فَلَعَلَّكَ بَاخِعٌ نَفْسَكَ عَلٰٓى اٰثَارِهِمْ اِنْ لَمْ يُؤْمِنُوا بِهٰذَا الْحَد۪يثِ اَسَفًا﴿٦﴾

Belki de sen, bu söze (Kur’an’a) iman etmiyorlar diye arkalarından üzülerek kendini helak edeceksin!

اِنَّا جَعَلْنَا مَا عَلَى الْاَرْضِ ز۪ينَةً لَهَا لِنَبْلُوَهُمْ اَيُّهُمْ اَحْسَنُ عَمَلاً﴿٧﴾

Şüphesiz biz, yeryüzündeki şeyleri, onların (insanların) hangisi amel yönünden daha güzeldirler deneyelim diye, yeryüzündeki her şeyi bir süs kıldık.

وَاِنَّا لَجَاعِلُونَ مَا عَلَيْهَا صَع۪يدًا جُرُزًاۜ﴿٨﴾

Bununla beraber biz, onun üzerindekini cidden kupkuru bir toprak kılacağız.

{“Hâlık-ı Rahîm ve Rezzâk-ı Kerîm, ve Sâni-i Hakîm şu dünyayı, âlem-i ervah ve ruhaniyat için bir bayram, bir şehrayin suretinde yapıp, bütün esmâsının garaib-i nukuşuyla süslendirip, küçük büyük, ulvî süflî herbir ruha, ona münasip ve o bayramdaki ayrı ayrı hesapsız mehasin ve in'âmattan istifade etmeye muvafık ve havas ile mücehhez bir ceset giydirir, bir vücud-u cismanî verir, bir defa o temâşâgâha gönderir. (...) Fakat bu ziyafet-i İlâhiye ve bayram-ı Rabbaniyedeki İsm-i Rahman ve Muhyî’nin tecellilerine mukabil, İsm-i Kahhar ve Mümît, firak ve mevt ile karşılarına çıkıyorlar.” (S., On Yedinci Söz, s.202)}

اِنَّ الَّذ۪ينَ اٰمَنُوا وَعَمِلُوا الصَّالِحَاتِ كَانَتْ لَهُمْ جَنَّاتُ الْفِرْدَوْسِ نُزُلاًۙ﴿٧٠١﴾

107. Şüphesiz iman edip iyi ameller yapanlar için de Firdevs cennetleri bir konak olmuştur.

خَالِد۪ينَ ف۪يهَا لَا يَبْغُونَ عَنْهَا حِوَلاً﴿٨٠١﴾

108. Orada ebedi kalacaklar ve ondan ayrılmak istemeyeceklerdir.

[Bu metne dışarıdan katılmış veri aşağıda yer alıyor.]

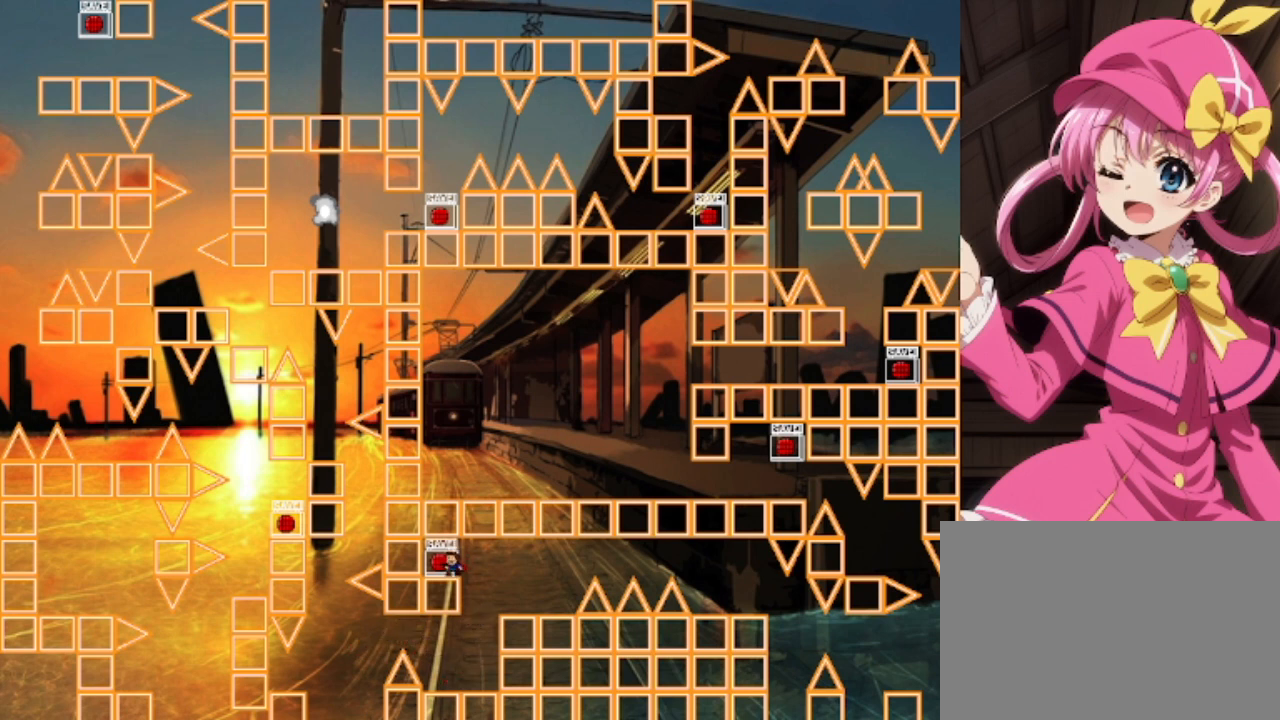
{"keys": ["right"], "events": [[67, "z", "down"], [133, "z", "up"], [400, "right", "down"]]}
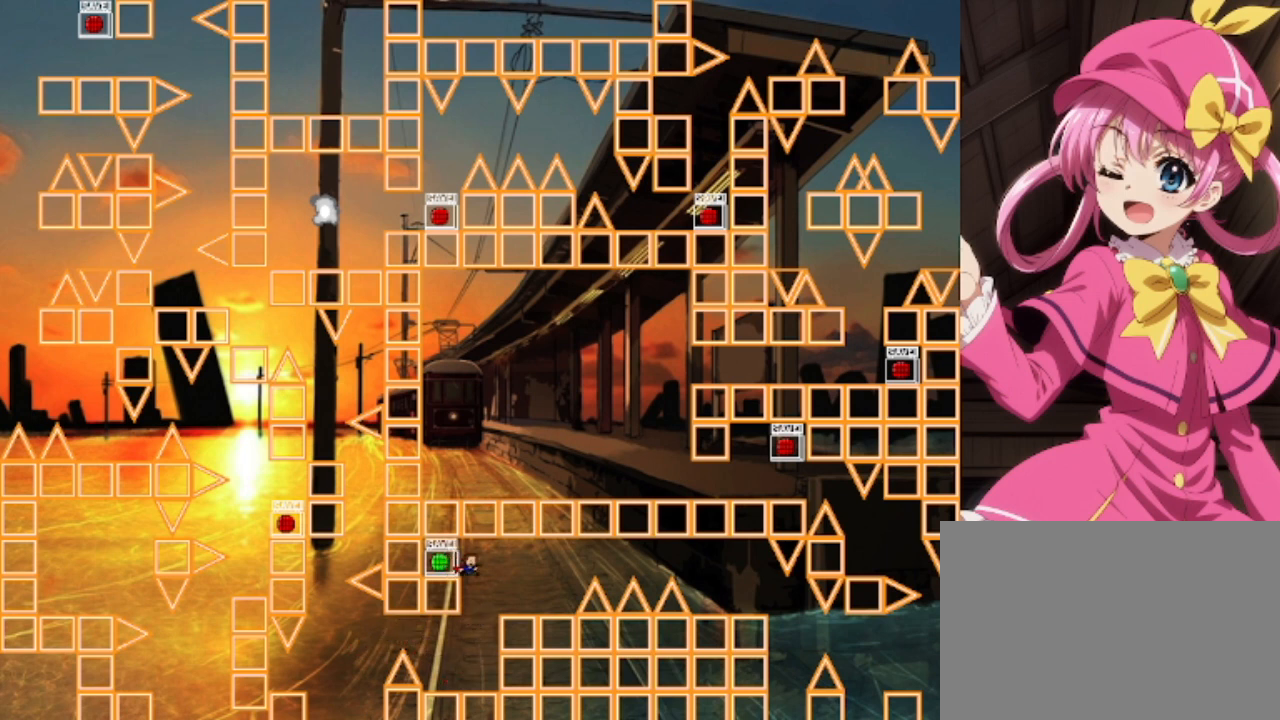
{"keys": [], "events": [[467, "right", "up"]]}
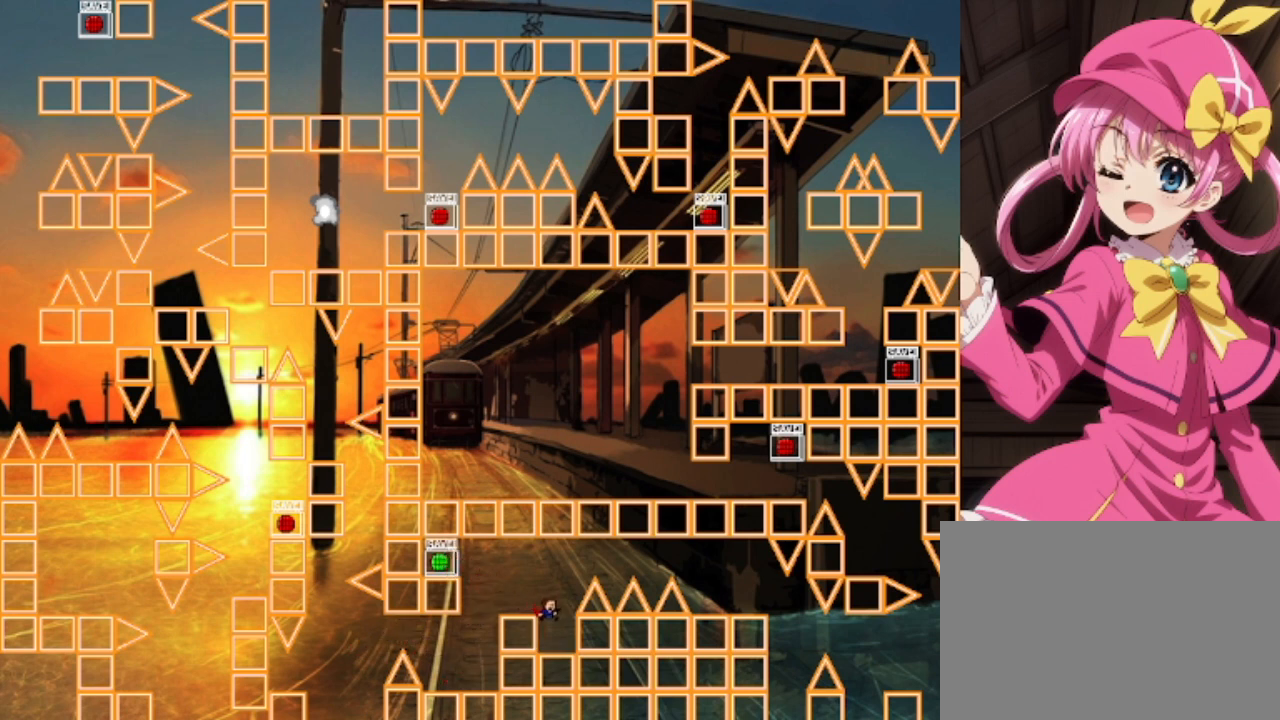
{"keys": ["shift"], "events": [[500, "shift", "down"]]}
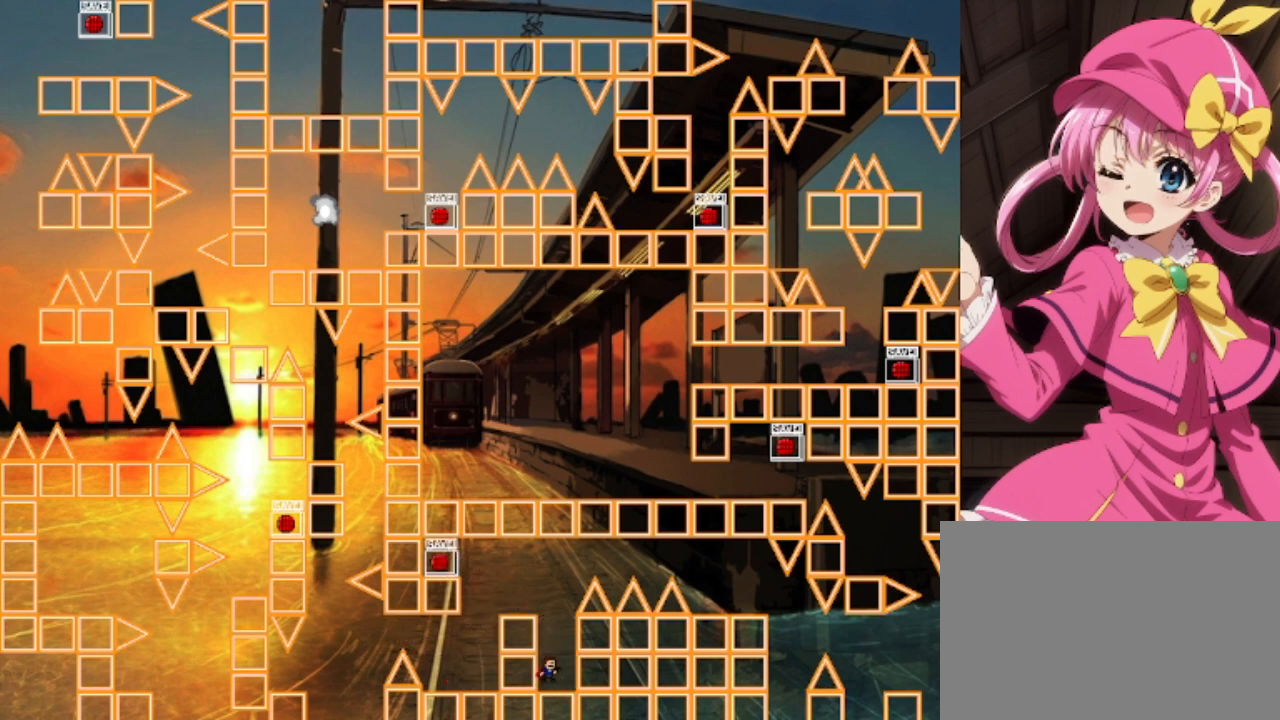
{"keys": ["right"], "events": [[33, "left", "down"], [200, "left", "up"], [200, "shift", "up"], [500, "right", "down"]]}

قُلْ لَوْ كَانَ الْبَحْرُ مِدَادًا لِكَلِمَاتِ رَبّ۪ى لَنَفِدَ الْبَحْرُ قَبْلَ اَنْ تَنْفَدَ كَلِمَاتُ رَبّ۪ى وَلَوْ جِئْنَا بِمِثْلِه۪ مَدَدًا﴿٩٠١﴾

109. De ki: “Eğer Rabbimin kelimeleri(ni yazmak) için denizler mürekkep olsa ve bir o kadar da ilave getirsek, Rabbimin kelimeleri tükenmeden, deniz mutlaka tükenirdi.

{“Kelâm-ı Ezelî, ilim, kudret gibi bir sıfat-ı İlâhiye olduğu cihetle, gayr-ı mütenâhidir. Nihâyetsiz olan birşeye denizler mürekkep olsa, elbette bitiremez.”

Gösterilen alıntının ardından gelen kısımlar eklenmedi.